In 2007 Georgie took her UK citizenship test to remain in the UK. Anyone out of Zimbabwe for more than five years was no longer considered to be a citizen and left stateless by the Mugabe regime.

She returned to the country in 2008 for her father’s funeral. She said: “It was very sad to return. Things were getting worse and there were shortages of food, so I buried my father and left, and I have not been back. I still have a sister there but my two other siblings fled when I did and one went to Canada and the other to the United States. It was a terrible drain to the country as anyone who had a qualification left.”

Like many churches the parishes in East Loveden have had to embrace technology during lockdown. “I was trying to do my own filming and my son, who lives in Spain, was my best, or worst, critic as he told me that he didn’t want to look up my nostrils!
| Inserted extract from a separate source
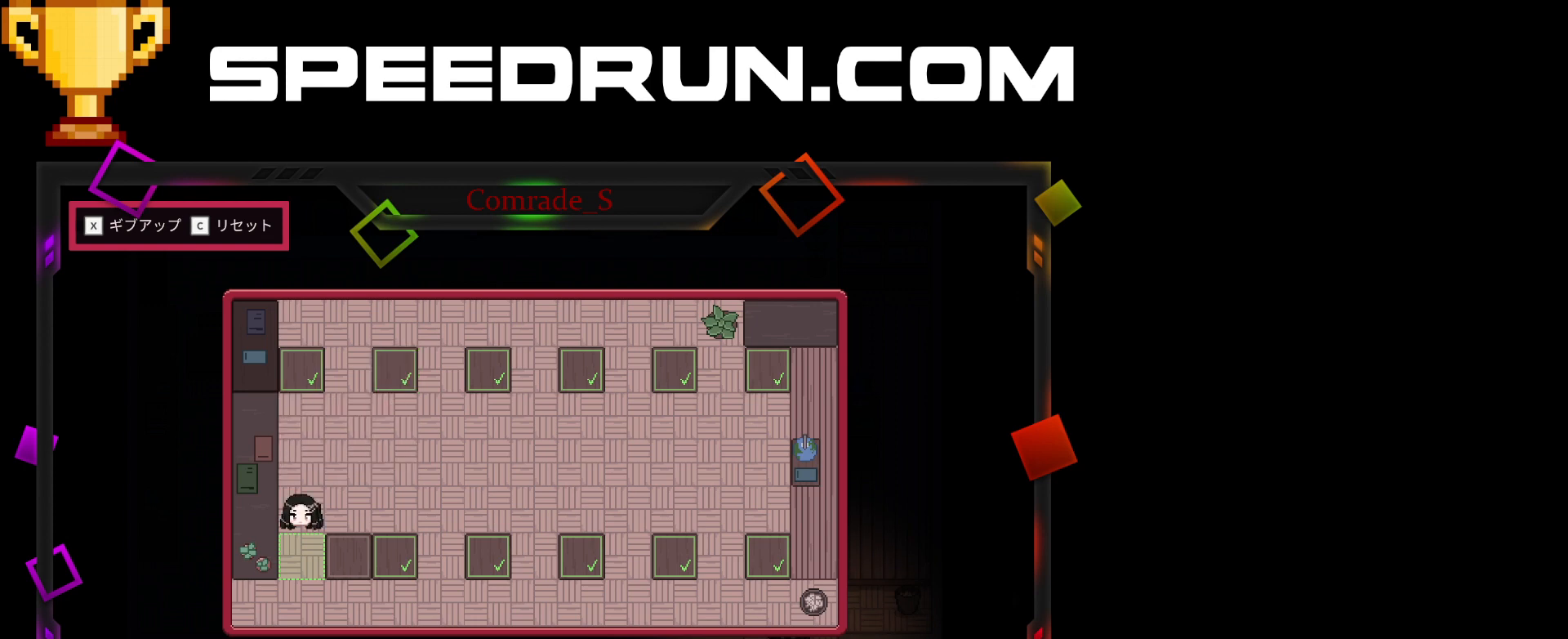
{"keys": ["shift"], "mouse": [], "events": []}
I also do weekly recorded reflections and daily prayers that I share via WhatsApp.  We also do a Zoom service each Sunday and my sister in Texas joins us, together with a cousin from Zimbabwe so that is lovely.

She concluded: “I don’t think church will ever be the same again – it will become a hybrid with a mixture of online and actual church, but I am optimistic for the future and that the changes will be for the better. I know that God is with me and that he is there to make sure I do better tomorrow than I do today. You just have to keep moving on.”